Autonomy Tea Talk

Tuesday, March 11, 2025 - 4:00pm

Event Calendar Category

Other LIDS Events

Speaker Name

Olawale Salaudeen

Affiliation

LIDS / Healthy ML Lab

Building and Room number

32-D650

Building and Room Number

LIDS Lounge

"Are Domain Generalization Benchmarks with Accuracy on the Line Misspecified?"

Spurious correlations are unstable statistical associations that hinder robust decision-making. Conventional wisdom suggests that models relying on such correlations will fail to generalize out-of-distribution (OOD), particularly under strong distribution shifts. However, a growing body of empirical evidence challenges this view, as naive empirical risk minimizers often achieve the best OOD accuracy across popular OOD generalization benchmarks. In light of these counterintuitive results, we propose a different perspective: {\em many widely used benchmarks for assessing the impact of spurious correlations on OOD generalization are misspecified.} Specifically, they fail to include shifts in spurious correlations that meaningfully degrade OOD generalization, making them unsuitable for evaluating the benefits of removing such correlations. We establish sufficient—and in some cases necessary—conditions under which a distribution shift can reliably assess a model's reliance on spurious correlations. Crucially, under these conditions, we provably should not observe a strong positive correlation between in-distribution and out-of-distribution accuracy—often referred to as accuracy on the line. Yet, when we examine state-of-the-art OOD generalization benchmarks, we find that most exhibit accuracy on the line, suggesting they do not effectively assess robustness to spurious correlations. Our findings expose a limitation in evaluating algorithms for domain generalization, i.e., learning predictors that do not rely on spurious correlations. Our results highlight the need to rethink how we assess robustness to spurious correlations.

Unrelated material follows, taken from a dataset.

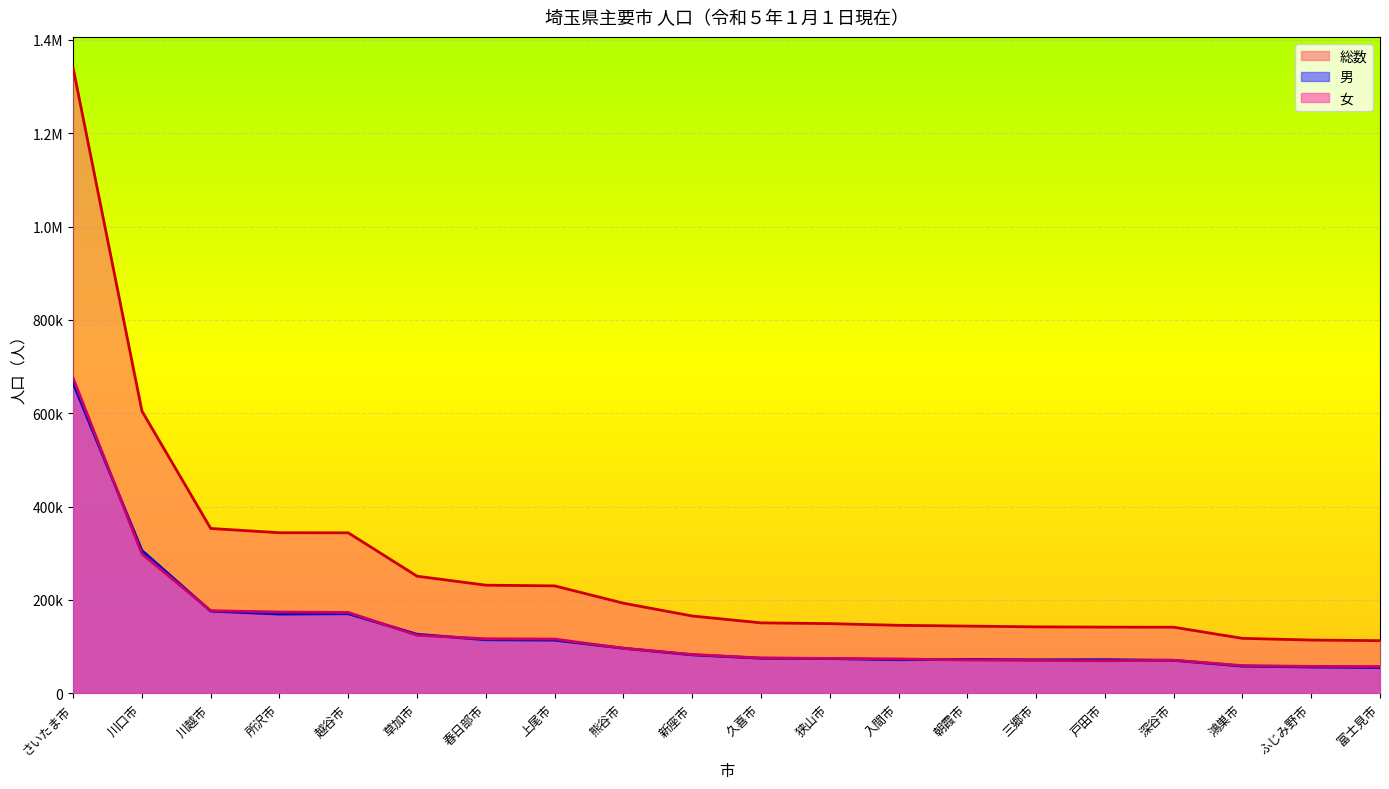

True or false: 総数 and 男 cross at least once.

False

Olawale (Wale) Salaudeen is a postdoctoral associate at MIT in the Healthy ML Lab, led by Professor Marzyeh Ghassemi. Before joining MIT, he earned a PhD in Computer Science at the University of Illinois at Urbana-Champaign and the Stanford Trustworthy AI Research (STAIR) Lab at Stanford University, where he was advised by Professor Sanmi Koyejo. He has been recognized with several honors, including a Sloan Scholarship, Beckman Graduate Research Fellowship, GEM Associate Fellowship, and an NSF Miniature Brain Machinery Traineeship. His industry and research experience includes internships at Sandia National Laboratories (with Dr. Eric Goodman), Google Brain (with Dr. Alex D’Amour), Cruise LLC, and the Max Planck Institute for Intelligent Systems (with Dr. Moritz Hardt).

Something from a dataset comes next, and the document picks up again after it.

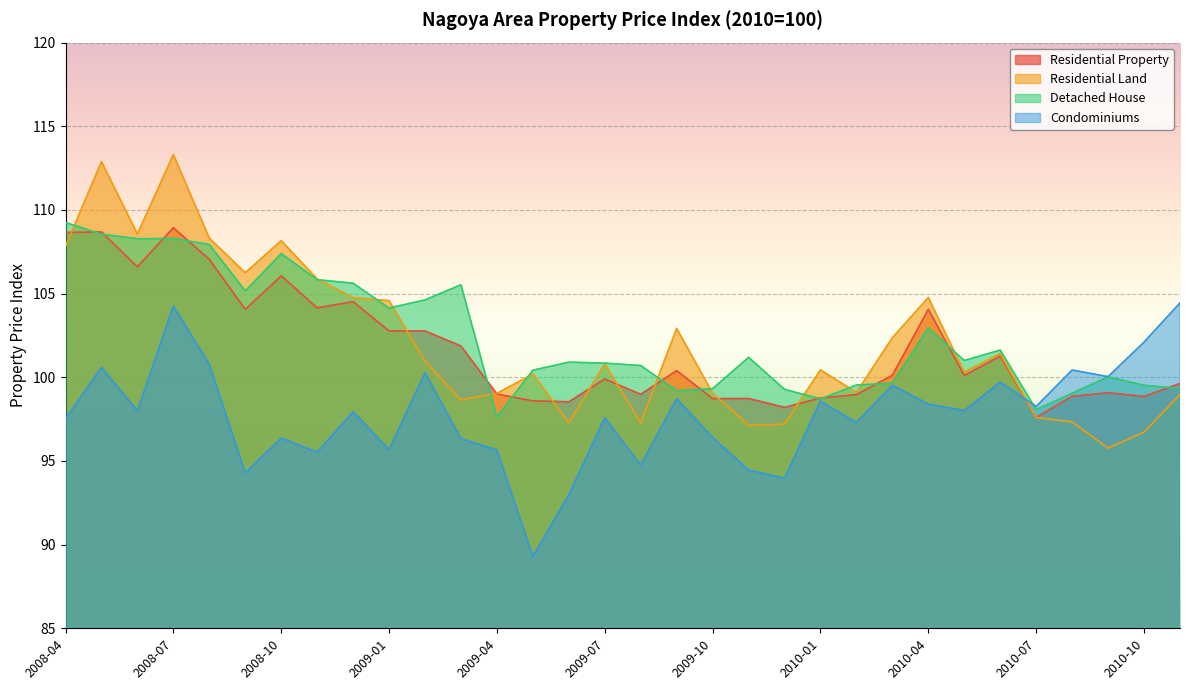

Is the value of Residential Land at 2010-04 greater than the value of Condominiums at 2010-04?

Yes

Before pursuing his PhD, Salaudeen completed a Bachelor of Science in Mechanical Engineering with minors in Computer Science and Mathematics at Texas A&M University.

His research focuses on the principles and practices of reliable and trustworthy AI for social and societal good. He primarily investigates the robustness of artificial intelligence (AI) in real-world decision-making. His prior work has addressed AI robustness under distribution shift, including generalization, adaptation, and evaluation, as well as the broader understanding of effective AI/ML evaluation practices. His research has applications in areas such as biological imaging, algorithmic fairness, healthcare, and AI policy.